The payers gave no explicit (or implicit) workflows to follow during day-to-day operations when utilizing these posted observation services guidelines. Instead, they focused heavily on plan coverage, which often does not become clear until after the services are rendered and denied. For hospitals and utilization review teams to use this information in their day-to-day reviews or denial management, it may be necessary to review each insurance company’s screening questions for observation services as well as those items that apply to an individual member’s specific plan and/or coverage.

In addition, it is important for hospitals to acquaint themselves with the common principles that cross all plans as identified above and the commonalities in observation services and coverage. Utilization review teams should learn major insurance company’s individual authorization processes (or at least the process of the top payers in their market) and become proficient in how to reference individual plan details.

With this information at hand, a final question arises. What should a hospital do if it believes that a healthcare insurance company is not following its own rules around observation and inpatient? This issue is likely to be identified when there is a payment denial. The way to address such situations is to utilize the appeals process clearly referencing plan documents, guidelines, and policies to highlight and refute these types of gaps. That process begins with payer Peer-to-Peer discussions with insurance company medical directors. If a resolution has not been reached, appeals can go as far as adjudication before an administrative law judge.

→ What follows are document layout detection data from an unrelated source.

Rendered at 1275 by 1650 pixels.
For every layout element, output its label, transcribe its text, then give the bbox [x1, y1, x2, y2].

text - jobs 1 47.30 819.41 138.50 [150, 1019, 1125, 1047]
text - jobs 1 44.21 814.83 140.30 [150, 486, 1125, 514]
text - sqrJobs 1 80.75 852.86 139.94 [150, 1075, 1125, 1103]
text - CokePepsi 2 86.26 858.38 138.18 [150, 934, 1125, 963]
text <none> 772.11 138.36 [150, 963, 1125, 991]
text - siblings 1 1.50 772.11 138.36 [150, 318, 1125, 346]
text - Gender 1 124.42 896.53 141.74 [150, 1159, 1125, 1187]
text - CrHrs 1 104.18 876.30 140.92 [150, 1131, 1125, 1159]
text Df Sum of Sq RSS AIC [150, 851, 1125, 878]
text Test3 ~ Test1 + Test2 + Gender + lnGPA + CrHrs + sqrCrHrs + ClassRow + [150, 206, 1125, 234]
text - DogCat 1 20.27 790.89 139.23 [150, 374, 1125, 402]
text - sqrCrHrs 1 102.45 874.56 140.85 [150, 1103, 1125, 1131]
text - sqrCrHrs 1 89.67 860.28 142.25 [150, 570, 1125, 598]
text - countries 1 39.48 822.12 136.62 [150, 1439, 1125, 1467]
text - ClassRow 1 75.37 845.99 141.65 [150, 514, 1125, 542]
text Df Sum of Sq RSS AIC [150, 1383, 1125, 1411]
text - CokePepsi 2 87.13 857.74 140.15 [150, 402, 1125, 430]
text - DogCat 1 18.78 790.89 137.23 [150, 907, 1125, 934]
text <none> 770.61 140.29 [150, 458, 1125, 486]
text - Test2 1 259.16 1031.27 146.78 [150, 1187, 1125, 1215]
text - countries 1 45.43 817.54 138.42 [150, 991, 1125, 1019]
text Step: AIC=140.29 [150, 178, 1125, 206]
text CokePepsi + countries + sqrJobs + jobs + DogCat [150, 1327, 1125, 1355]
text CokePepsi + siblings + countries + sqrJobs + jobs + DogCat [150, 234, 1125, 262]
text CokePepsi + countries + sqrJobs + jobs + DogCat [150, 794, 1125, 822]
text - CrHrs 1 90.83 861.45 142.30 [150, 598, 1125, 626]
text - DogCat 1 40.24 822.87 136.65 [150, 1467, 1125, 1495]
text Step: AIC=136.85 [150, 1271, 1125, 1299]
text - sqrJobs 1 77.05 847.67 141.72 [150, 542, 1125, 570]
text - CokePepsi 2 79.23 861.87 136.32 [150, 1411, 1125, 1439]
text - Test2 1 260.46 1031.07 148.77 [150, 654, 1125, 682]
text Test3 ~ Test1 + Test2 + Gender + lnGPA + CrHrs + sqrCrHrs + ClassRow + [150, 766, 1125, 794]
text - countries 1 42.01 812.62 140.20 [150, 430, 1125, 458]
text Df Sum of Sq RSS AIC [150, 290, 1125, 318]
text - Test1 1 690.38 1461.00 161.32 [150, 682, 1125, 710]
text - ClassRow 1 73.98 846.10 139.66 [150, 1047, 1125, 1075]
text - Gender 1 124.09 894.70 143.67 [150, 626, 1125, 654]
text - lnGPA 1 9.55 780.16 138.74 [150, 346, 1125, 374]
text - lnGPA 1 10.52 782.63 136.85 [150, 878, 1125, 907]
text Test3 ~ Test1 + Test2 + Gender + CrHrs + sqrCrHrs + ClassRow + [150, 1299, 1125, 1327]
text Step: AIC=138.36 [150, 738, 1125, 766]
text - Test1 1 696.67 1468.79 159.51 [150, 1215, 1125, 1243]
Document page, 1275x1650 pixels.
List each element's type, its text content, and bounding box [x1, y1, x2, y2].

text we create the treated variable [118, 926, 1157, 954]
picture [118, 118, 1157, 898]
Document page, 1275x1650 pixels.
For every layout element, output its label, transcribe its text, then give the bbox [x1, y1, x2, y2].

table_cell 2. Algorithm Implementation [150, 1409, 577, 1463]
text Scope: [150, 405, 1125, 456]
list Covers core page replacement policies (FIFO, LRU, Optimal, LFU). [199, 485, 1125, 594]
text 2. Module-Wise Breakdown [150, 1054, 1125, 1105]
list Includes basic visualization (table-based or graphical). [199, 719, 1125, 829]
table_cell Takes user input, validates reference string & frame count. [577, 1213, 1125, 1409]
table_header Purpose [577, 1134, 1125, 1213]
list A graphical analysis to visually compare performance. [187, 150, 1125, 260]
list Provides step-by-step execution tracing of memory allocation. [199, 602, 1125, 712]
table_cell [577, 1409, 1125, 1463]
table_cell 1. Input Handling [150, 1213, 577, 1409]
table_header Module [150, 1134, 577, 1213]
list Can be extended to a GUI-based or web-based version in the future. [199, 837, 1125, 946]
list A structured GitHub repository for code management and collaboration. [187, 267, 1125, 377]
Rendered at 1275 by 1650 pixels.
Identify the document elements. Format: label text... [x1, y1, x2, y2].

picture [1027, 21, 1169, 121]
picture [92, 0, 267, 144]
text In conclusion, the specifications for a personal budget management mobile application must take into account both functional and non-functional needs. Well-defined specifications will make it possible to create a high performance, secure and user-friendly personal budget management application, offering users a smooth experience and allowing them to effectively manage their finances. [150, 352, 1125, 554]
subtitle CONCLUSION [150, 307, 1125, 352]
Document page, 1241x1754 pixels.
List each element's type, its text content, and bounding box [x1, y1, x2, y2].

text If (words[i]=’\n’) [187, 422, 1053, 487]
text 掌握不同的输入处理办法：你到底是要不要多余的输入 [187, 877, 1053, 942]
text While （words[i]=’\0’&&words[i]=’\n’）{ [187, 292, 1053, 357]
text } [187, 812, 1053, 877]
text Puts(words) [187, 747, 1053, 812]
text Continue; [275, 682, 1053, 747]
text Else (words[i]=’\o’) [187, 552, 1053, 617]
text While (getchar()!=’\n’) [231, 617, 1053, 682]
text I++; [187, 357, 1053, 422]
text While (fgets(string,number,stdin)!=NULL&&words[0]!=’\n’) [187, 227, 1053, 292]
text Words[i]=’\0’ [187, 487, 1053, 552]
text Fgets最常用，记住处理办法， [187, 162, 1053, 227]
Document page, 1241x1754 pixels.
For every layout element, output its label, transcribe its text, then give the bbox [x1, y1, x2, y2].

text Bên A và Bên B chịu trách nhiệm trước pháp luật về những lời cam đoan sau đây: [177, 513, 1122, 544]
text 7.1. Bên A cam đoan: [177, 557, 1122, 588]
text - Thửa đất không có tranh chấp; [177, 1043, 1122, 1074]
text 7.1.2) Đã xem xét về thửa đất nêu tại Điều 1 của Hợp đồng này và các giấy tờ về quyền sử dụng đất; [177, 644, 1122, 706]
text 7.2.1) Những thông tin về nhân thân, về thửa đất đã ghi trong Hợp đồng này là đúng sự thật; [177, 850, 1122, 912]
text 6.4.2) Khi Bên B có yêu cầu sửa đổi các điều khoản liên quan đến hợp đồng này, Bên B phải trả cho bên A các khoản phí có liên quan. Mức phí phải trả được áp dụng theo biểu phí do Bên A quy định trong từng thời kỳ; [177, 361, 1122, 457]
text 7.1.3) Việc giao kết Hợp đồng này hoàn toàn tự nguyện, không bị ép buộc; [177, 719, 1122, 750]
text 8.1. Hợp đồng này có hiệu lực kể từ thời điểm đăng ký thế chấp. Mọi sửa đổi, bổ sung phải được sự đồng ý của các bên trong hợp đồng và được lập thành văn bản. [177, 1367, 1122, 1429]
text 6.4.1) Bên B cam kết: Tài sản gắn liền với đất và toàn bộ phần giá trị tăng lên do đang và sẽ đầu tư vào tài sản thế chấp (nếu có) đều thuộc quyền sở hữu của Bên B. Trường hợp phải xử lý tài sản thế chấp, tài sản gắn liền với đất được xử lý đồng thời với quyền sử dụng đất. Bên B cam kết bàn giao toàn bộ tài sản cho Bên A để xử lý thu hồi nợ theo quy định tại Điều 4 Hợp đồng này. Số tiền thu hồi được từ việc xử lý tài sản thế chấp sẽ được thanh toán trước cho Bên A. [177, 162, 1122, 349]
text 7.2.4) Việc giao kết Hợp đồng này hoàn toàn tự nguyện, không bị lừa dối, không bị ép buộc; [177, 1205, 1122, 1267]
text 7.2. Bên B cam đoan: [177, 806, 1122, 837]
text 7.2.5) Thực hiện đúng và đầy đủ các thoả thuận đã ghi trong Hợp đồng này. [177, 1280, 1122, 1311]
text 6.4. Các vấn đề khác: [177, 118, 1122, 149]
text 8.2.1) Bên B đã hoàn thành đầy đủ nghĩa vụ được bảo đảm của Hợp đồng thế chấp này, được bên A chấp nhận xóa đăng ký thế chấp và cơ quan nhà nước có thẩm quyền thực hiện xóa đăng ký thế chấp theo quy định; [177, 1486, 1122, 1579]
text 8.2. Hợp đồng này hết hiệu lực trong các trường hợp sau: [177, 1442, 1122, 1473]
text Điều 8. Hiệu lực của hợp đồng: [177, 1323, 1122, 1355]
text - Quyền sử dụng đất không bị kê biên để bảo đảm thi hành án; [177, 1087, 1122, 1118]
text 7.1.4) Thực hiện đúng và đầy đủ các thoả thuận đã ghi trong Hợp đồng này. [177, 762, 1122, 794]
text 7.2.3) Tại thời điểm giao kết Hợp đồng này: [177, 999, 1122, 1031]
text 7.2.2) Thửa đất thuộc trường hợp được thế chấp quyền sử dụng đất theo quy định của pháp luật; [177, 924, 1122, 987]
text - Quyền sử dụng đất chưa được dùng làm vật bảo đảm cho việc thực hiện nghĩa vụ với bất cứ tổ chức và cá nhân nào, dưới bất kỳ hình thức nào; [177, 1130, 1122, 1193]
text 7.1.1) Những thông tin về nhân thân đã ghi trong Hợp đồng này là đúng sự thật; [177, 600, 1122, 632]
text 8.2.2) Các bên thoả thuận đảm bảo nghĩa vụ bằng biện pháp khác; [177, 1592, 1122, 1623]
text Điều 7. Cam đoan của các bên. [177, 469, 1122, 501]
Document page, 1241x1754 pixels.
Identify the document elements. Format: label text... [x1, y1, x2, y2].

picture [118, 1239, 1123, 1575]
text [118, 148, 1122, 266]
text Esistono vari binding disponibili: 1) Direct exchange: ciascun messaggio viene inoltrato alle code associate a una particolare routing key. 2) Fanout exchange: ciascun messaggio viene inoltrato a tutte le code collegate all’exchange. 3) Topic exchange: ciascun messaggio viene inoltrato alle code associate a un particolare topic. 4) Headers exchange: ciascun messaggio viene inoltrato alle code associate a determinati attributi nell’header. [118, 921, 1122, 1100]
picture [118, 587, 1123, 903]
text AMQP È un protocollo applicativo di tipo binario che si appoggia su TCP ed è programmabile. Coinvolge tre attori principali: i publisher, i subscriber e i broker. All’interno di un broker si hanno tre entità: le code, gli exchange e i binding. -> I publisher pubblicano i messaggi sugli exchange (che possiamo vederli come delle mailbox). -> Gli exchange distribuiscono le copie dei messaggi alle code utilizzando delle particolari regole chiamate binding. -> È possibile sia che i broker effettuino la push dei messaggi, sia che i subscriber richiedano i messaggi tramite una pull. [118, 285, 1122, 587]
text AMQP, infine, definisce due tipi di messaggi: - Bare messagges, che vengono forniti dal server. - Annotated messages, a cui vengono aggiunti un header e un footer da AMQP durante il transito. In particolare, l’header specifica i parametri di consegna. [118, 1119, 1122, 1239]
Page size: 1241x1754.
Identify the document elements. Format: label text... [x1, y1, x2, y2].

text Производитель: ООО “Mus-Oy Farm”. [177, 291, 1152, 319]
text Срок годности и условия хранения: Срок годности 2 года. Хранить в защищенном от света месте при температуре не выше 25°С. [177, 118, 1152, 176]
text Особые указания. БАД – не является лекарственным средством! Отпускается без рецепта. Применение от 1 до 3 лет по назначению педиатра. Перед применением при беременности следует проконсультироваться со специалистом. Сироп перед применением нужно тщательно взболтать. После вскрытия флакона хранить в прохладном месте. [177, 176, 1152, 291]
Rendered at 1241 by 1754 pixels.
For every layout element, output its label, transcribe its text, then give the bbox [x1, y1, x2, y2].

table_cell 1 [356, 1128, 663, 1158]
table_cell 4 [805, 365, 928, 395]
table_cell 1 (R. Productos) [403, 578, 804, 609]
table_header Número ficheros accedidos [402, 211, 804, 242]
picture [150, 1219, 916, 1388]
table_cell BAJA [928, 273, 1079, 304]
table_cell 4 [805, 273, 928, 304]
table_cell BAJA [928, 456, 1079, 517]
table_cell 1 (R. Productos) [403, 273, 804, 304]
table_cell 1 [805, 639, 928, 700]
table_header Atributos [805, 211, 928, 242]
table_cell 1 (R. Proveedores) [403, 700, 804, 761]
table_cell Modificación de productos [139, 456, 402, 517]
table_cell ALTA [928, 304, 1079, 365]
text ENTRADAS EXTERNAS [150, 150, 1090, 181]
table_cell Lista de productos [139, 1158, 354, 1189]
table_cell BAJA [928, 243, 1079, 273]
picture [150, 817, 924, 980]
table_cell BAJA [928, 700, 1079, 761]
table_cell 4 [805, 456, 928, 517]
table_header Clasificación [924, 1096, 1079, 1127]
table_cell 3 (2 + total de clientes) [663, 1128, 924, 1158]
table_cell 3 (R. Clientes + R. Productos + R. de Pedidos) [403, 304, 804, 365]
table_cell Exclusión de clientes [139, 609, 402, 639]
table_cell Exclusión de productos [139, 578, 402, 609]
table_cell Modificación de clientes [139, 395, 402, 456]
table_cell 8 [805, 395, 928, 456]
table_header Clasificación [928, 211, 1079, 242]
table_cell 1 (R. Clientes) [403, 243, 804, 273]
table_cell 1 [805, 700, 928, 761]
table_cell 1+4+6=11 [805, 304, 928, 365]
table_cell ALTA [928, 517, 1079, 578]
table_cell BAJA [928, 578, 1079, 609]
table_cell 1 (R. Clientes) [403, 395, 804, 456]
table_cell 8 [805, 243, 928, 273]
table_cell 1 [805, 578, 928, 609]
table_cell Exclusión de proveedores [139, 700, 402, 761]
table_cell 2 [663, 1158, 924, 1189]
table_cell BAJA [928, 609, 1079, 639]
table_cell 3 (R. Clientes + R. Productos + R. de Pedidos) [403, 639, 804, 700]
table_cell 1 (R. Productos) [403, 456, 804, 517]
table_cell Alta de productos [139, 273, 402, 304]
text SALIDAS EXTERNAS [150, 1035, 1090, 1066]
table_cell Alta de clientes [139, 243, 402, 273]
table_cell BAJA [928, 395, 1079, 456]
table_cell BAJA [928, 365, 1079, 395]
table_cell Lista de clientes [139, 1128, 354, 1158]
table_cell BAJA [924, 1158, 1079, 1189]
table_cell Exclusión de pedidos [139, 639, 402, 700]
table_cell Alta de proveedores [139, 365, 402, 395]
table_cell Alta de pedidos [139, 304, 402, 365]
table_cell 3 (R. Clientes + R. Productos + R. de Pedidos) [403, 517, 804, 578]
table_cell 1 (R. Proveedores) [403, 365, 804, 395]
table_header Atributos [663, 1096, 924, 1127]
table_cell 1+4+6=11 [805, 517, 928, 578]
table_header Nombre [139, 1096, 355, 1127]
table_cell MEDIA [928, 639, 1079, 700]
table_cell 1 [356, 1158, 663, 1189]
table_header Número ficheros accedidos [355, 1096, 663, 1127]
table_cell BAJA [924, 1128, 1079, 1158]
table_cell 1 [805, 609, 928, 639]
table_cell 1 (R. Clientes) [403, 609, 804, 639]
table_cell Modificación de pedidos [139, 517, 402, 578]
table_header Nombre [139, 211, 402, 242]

DEFINING OBSERVATION SERVICES

The differences in the definition of “observation services” can be seen in the language below from each payer’s guidelines:

United Healthcare: “Observation services are considered medically necessary for an individual who requires the following in any location within a hospital: Short-term monitoring that is not expected to exceed 24 hours but would generally be no longer than 48 hours; and Acute treatment and reassessment are required; or Monitoring of an event (e.g., cardiac dysrhythmia) or response to therapy (e.g., from drug ingestion) that may require immediate intervention; or Diagnostic evaluation to establish a treatment plan.”1

Blue Cross Blue Shield of Illinois: “Observation services may also be considered when the member does not meet in patient level of care and meets observation level of care. … For an observation stay to be medically necessary, the following must be met: The member is clinically unstable for discharge; and clinical monitoring, and/or laboratory, radiologic, or other testing is necessary to assess the member’s need for continued hospital stay; or a treatment plan has not been established and based on the member’s condition will be completed within 48 hours; or changes in status or condition are anticipated that may require immediate medical intervention.”2

Humana: “Observation services are specific, clinically appropriate, outpatient services provided to help a health care professional decide whether a patient needs to be admitted as an inpatient or can be discharged. This policy outlines the criteria that Humana plans use to determine appropriate billing and documentation of facility observation services.”3


SOURCES:
1. United Health Care, Utilization Management Guidelines for community plans concerning “Observation Services” https://www.uhcprovider.com/en/policies-protocols/commercial-policies.html
2. Blue Cross Blue Shield of Illinois, Observation Services are addressed in a Clinical Payment and Coding Policy https://www.bcbsil.com/pdf/standards/observation_services_cpcp.pdf
3. Humana, Claims Payment Policy Subject: Observation Services https://www.humana.com/provider/medical-resources/claims-payments/claims-payment-policies

*Medical Necessity standardly defined as: Health care services or supplies needed to diagnose or treat an illness, injury, condition, disease, or its symptoms and that meet accepted standards of medicine.